Department of Urology, Guangdong Key Laboratory of Clinical Molecular Medicine and Diagnostics, Guangzhou First Municipal People's Hospital, Affiliated Guangzhou Medical College, Guangzhou 510180, China.
BMC Cancer. 2012 Jun 15;12:248. doi: 10.1186/1471-2407-12-248.
SOX genes play an important role in a number of developmental processes. Potential roles of SOXs have been demonstrated in various neoplastic tissues as tumor suppressors or promoters depending on tumor status and types. The aim of this study was to investigate the involvement of SOXs in the progression and prognosis of human prostate cancer (PCa).
The gene expression changes of SOXs in human PCa tissues compared with non-cancerous prostate tissues was detected using gene expression microarray, and confirmed by real-time quantitative reverse transcriptase-polymerase chain reaction (QRT-PCR) analysis and immunohositochemistry. The roles of these genes in castration resistance were investigated in LNCaP xenograft model of PCa.

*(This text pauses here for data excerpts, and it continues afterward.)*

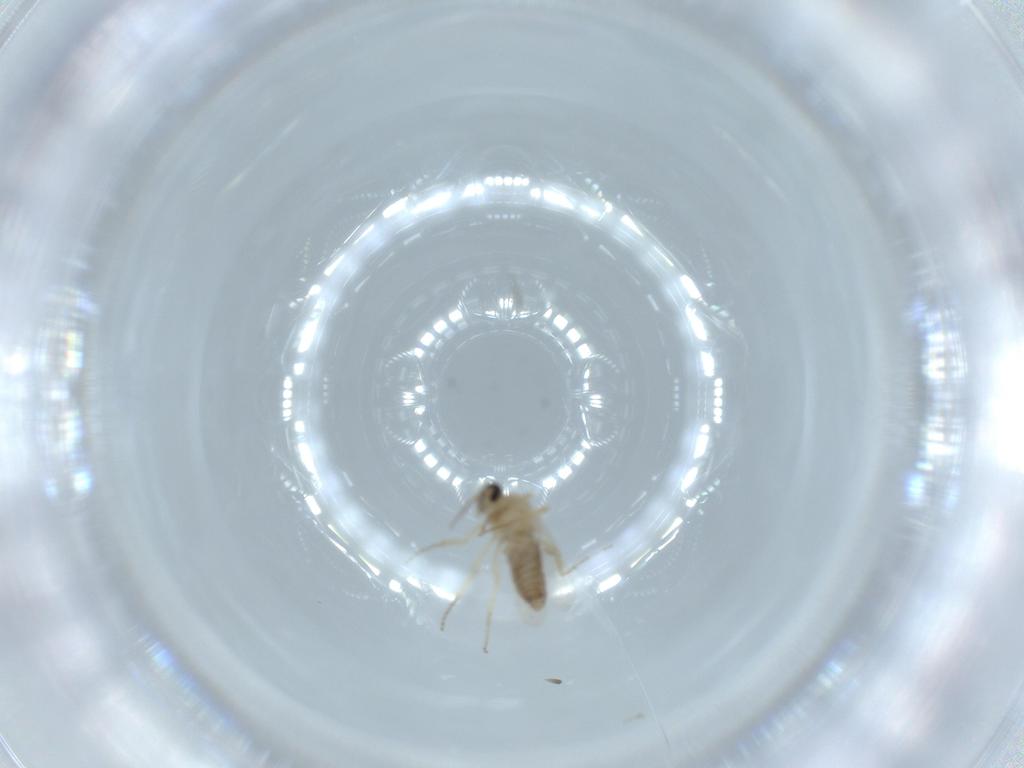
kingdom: Animalia
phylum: Arthropoda
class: Insecta
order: Diptera
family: Ceratopogonidae
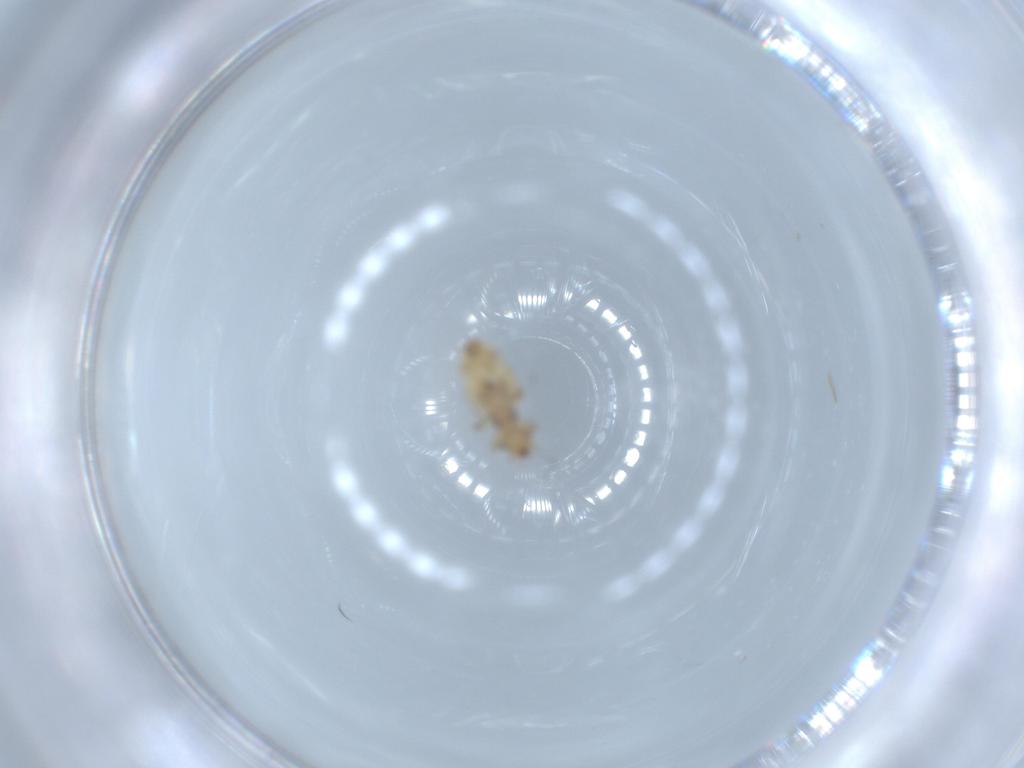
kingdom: Animalia
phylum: Arthropoda
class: Insecta
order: Psocodea
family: Liposcelididae
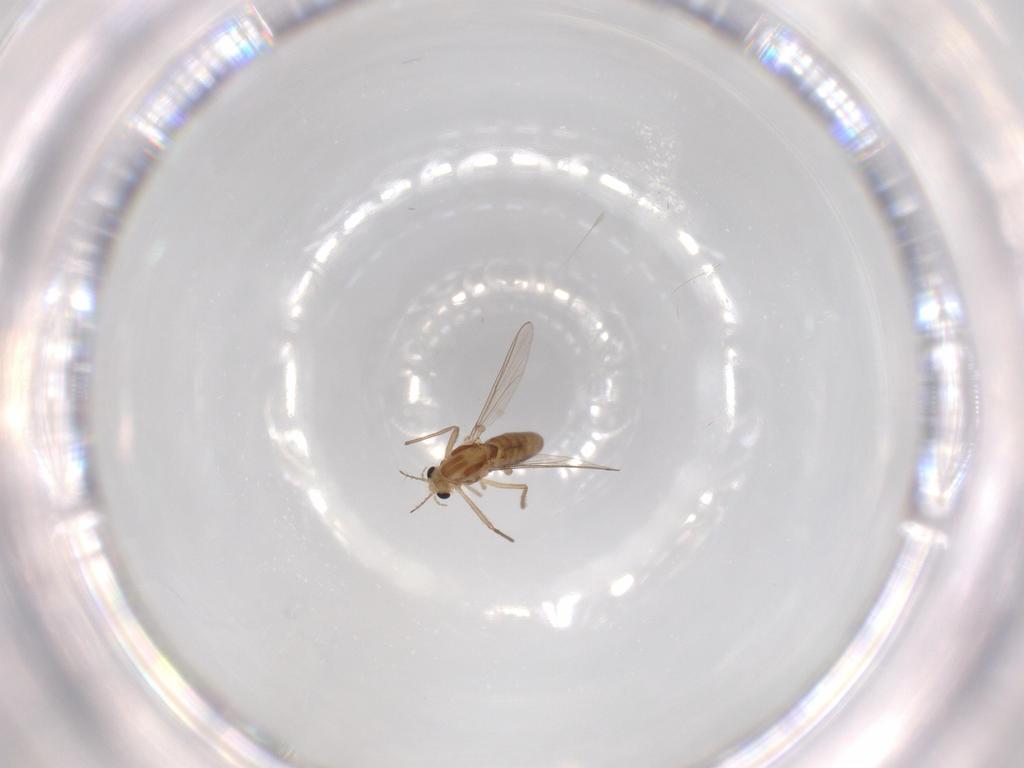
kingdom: Animalia
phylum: Arthropoda
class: Insecta
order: Diptera
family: Chironomidae
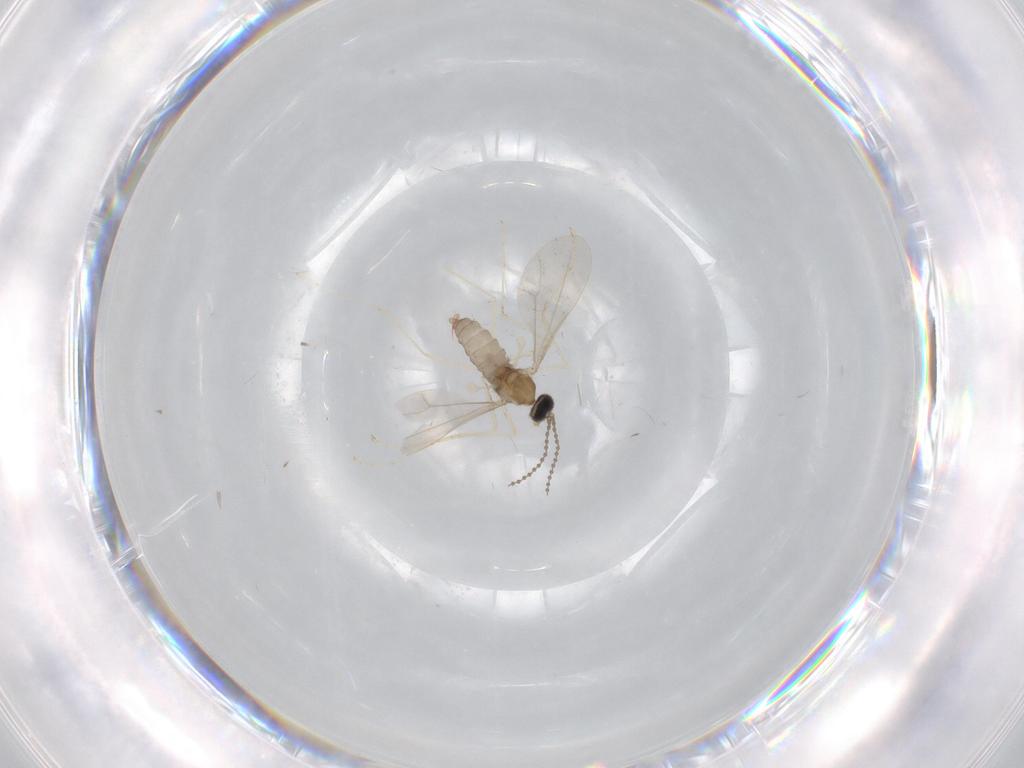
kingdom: Animalia
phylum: Arthropoda
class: Insecta
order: Diptera
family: Cecidomyiidae
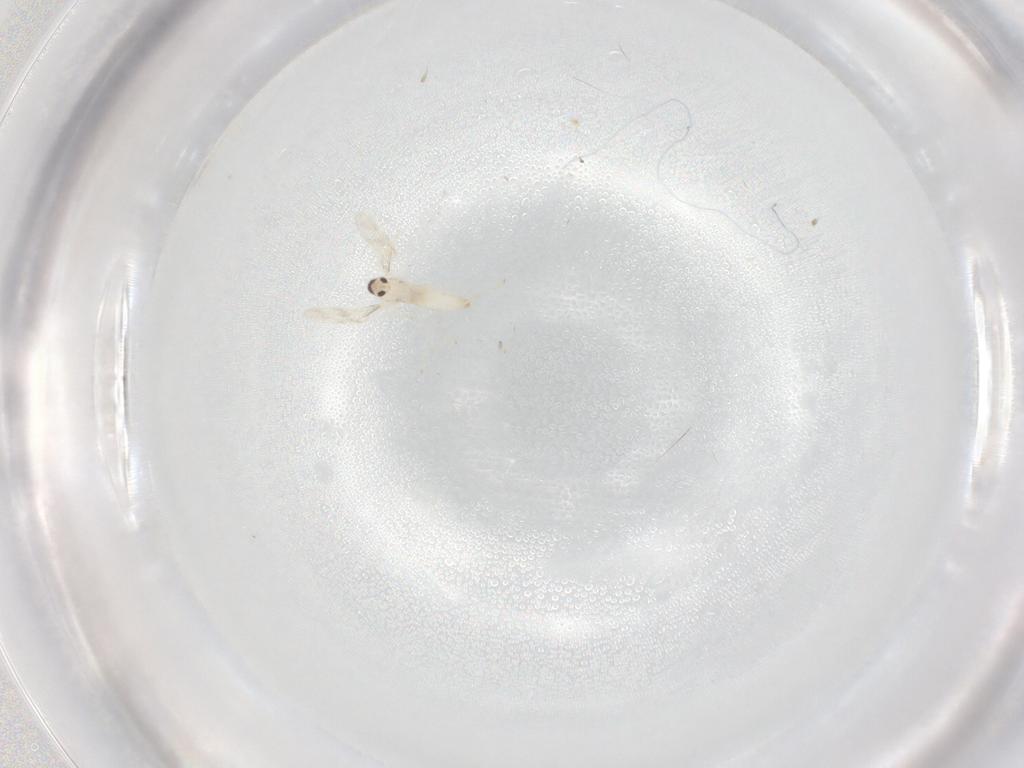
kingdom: Animalia
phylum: Arthropoda
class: Insecta
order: Diptera
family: Cecidomyiidae
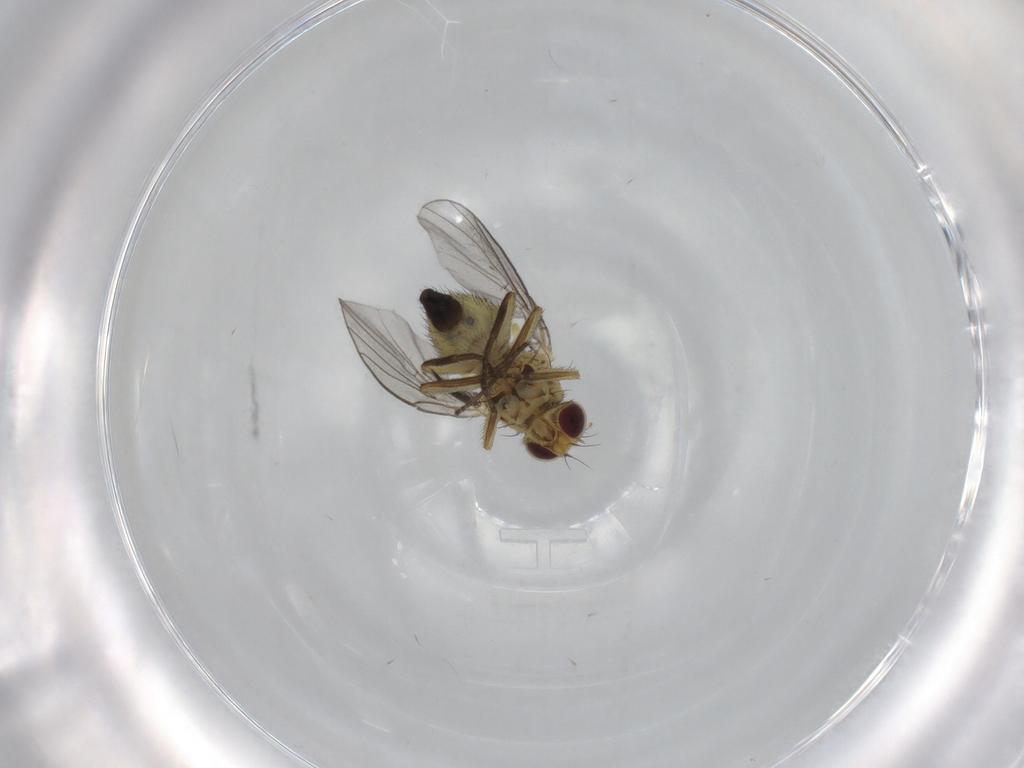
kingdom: Animalia
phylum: Arthropoda
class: Insecta
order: Diptera
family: Agromyzidae
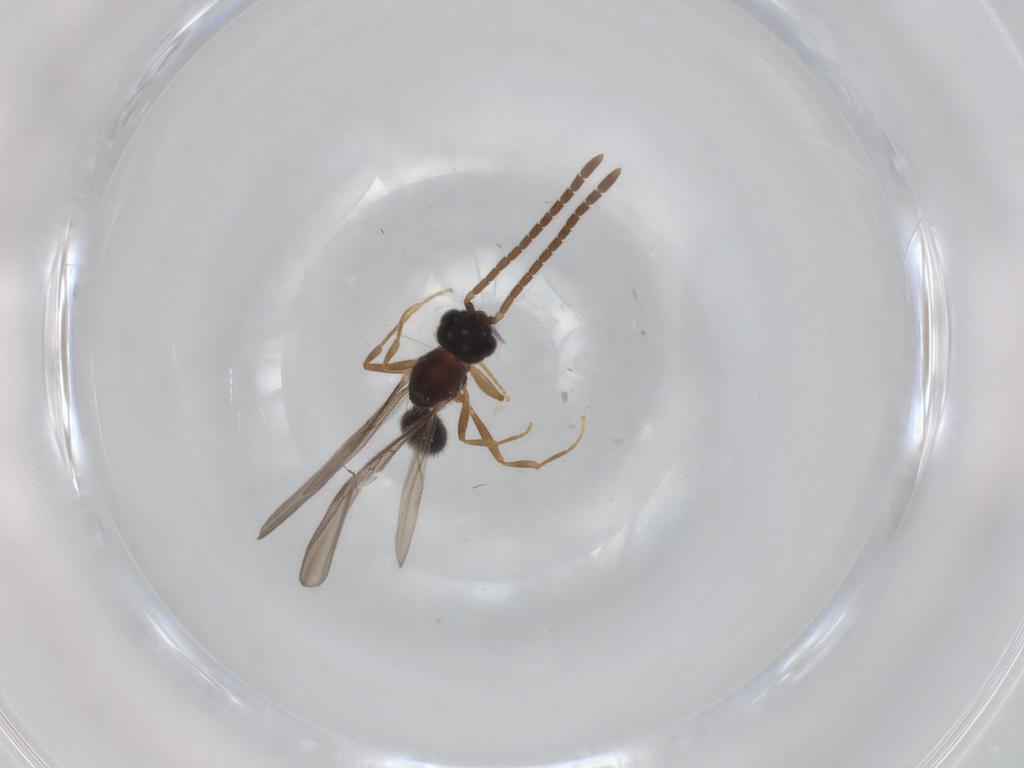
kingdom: Animalia
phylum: Arthropoda
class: Insecta
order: Hymenoptera
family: Formicidae
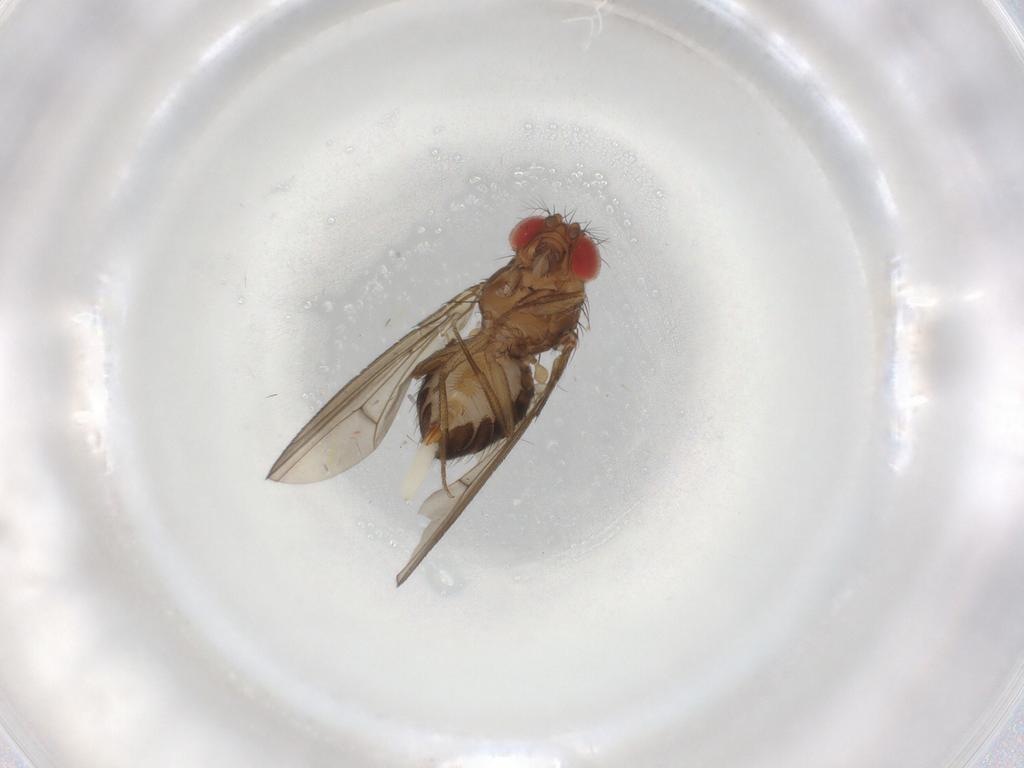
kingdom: Animalia
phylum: Arthropoda
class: Insecta
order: Diptera
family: Drosophilidae
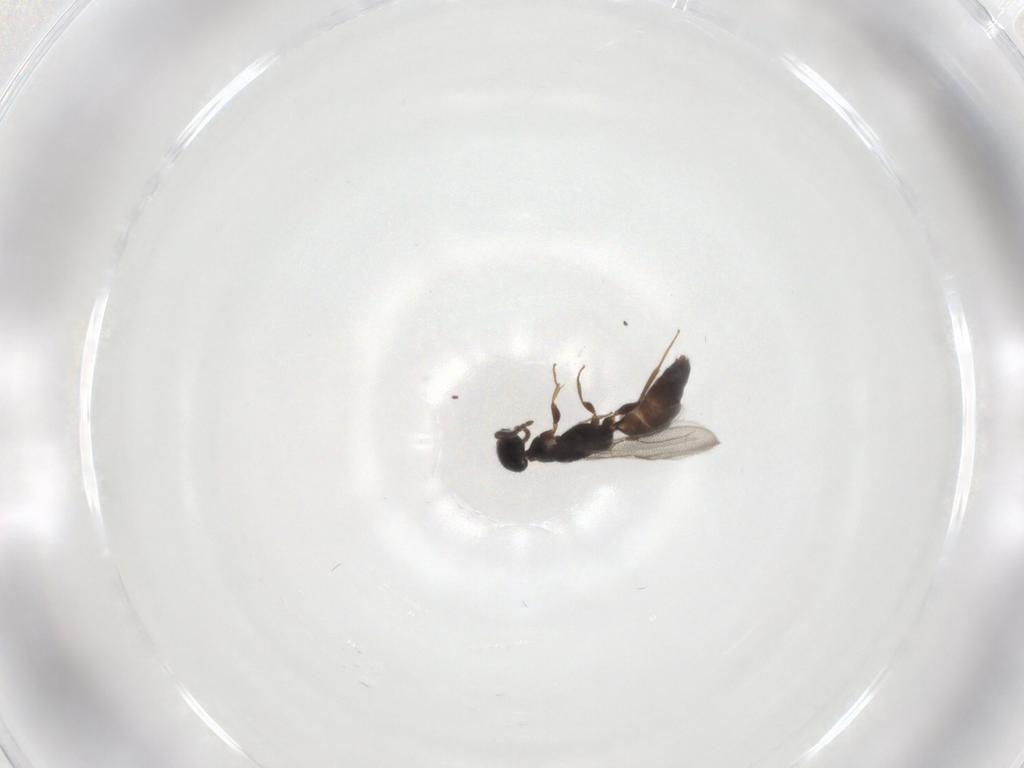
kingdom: Animalia
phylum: Arthropoda
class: Insecta
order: Hymenoptera
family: Bethylidae
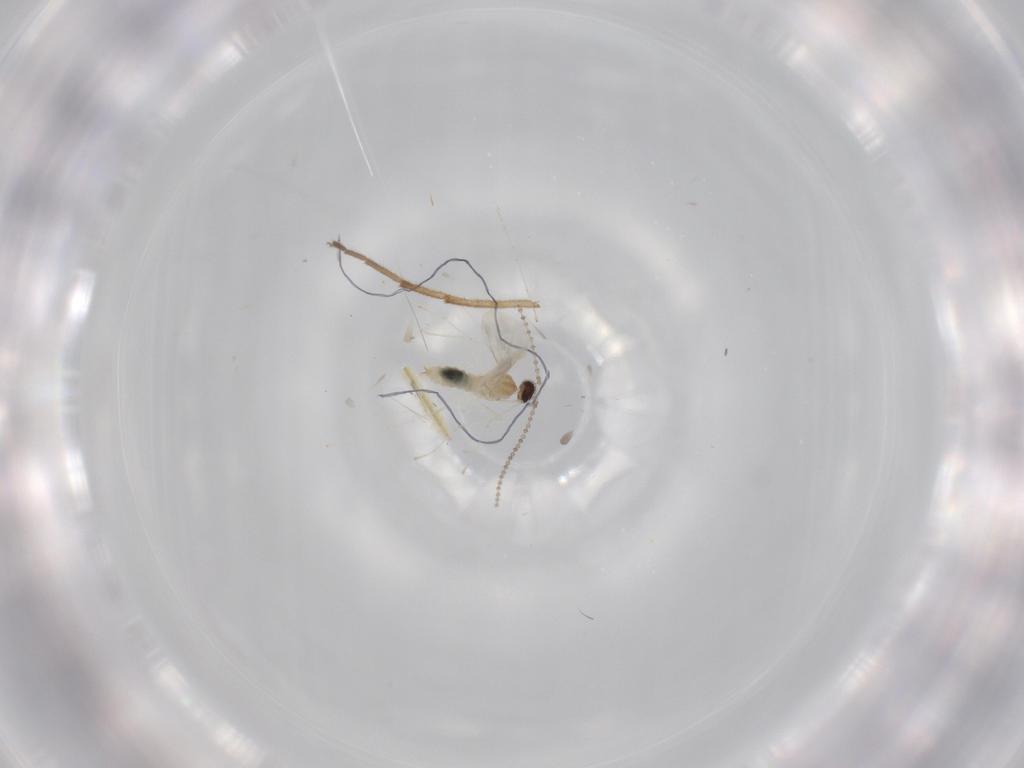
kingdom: Animalia
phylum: Arthropoda
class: Insecta
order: Diptera
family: Cecidomyiidae
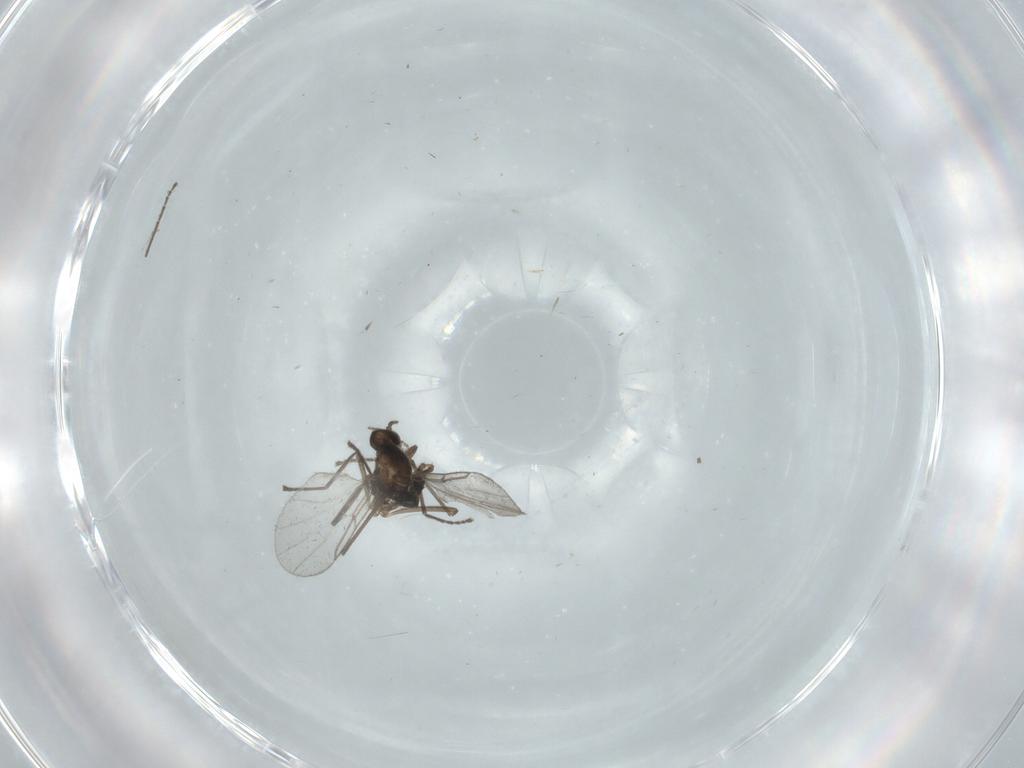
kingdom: Animalia
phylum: Arthropoda
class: Insecta
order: Diptera
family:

The microarray analysis identified three genes (SOX7, SOX9 and SOX10) of SOX family that were significantly dis-regulated in common among four PCa specimens. Consistent with the results of the microarray, differential mRNA and protein levels of three selected genes were found in PCa tissues by QRT-PCR analysis and immunohistochemistry. Additionally, we found that the immunohistochemical staining scores of SOX7 in PCa tissues with higher serum PSA level (P = 0.02) and metastasis (P = 0.03) were significantly lower than those with lower serum PSA level and without metastasis; the increased SOX9 protein expression was frequently found in PCa tissues with higher Gleason score (P = 0.02) and higher clinical stage (P < 0.0001); the down-regulation of SOX10 tend to be found in PCa tissues with higher serum PSA levels (P = 0.03) and advanced pathological stage (P = 0.01). Moreover, both univariate and multivariate analyses showed that the down-regulation of SOX7 and the up-regulation of SOX9 were independent predictors of shorter biochemical recurrence-free survival. Furthermore, we discovered that SOX7 was significantly down-regulated and SOX9 was significantly up-regulated during the progression to castration resistance.
Our data offer the convince evidence that the dis-regulation of SOX7, SOX9 and SOX10 may be associated with the aggressive progression of PCa. SOX7 and SOX9 may be potential markers for prognosis in PCa patients. Interestingly, the down-regulation of SOX7 and the up-regulation of SOX9 may be important mechanisms for castration-resistant progression of PCa.
SOX 基因在许多发育过程中发挥着重要作用。根据肿瘤状态和类型,SOX 在各种肿瘤组织中的潜在作用被证明是肿瘤抑制因子或促进因子。本研究旨在探讨 SOX 在人类前列腺癌(PCa)进展和预后中的作用。
采用基因表达微阵列检测 SOX 在人前列腺癌组织与非癌前列腺组织中的表达变化,并通过实时定量逆转录聚合酶链反应(QRT-PCR)分析和免疫组织化学进一步证实。在 PCa 的 LNCaP 异种移植模型中研究这些基因在去势抵抗中的作用。
微阵列分析确定了 SOX 家族中的三个基因(SOX7、SOX9 和 SOX10)在四个 PCa 标本中普遍失调。与微阵列结果一致,通过 QRT-PCR 分析和免疫组化发现,三个选定基因在 PCa 组织中的差异 mRNA 和蛋白水平。此外,我们发现,在 PSA 水平较高(P = 0.02)和转移(P = 0.03)的 PCa 组织中,SOX7 的免疫组化染色评分明显低于 PSA 水平较低且无转移的组织;在 Gleason 评分较高(P = 0.02)和临床分期较高(P < 0.0001)的 PCa 组织中,SOX9 蛋白表达升高更为常见;SOX10 的下调倾向于在 PSA 水平较高(P = 0.03)和晚期病理分期(P = 0.01)的 PCa 组织中发现。此外,单变量和多变量分析均表明,SOX7 的下调和 SOX9 的上调是生化无复发生存率较短的独立预测因子。此外,我们发现,在向去势抵抗进展过程中,SOX7 明显下调,SOX9 明显上调。
我们的数据提供了令人信服的证据,表明 SOX7、SOX9 和 SOX10 的失调可能与 PCa 的侵袭性进展有关。SOX7 和 SOX9 可能是 PCa 患者预后的潜在标志物。有趣的是,SOX7 的下调和 SOX9 的上调可能是 PCa 去势抵抗进展的重要机制。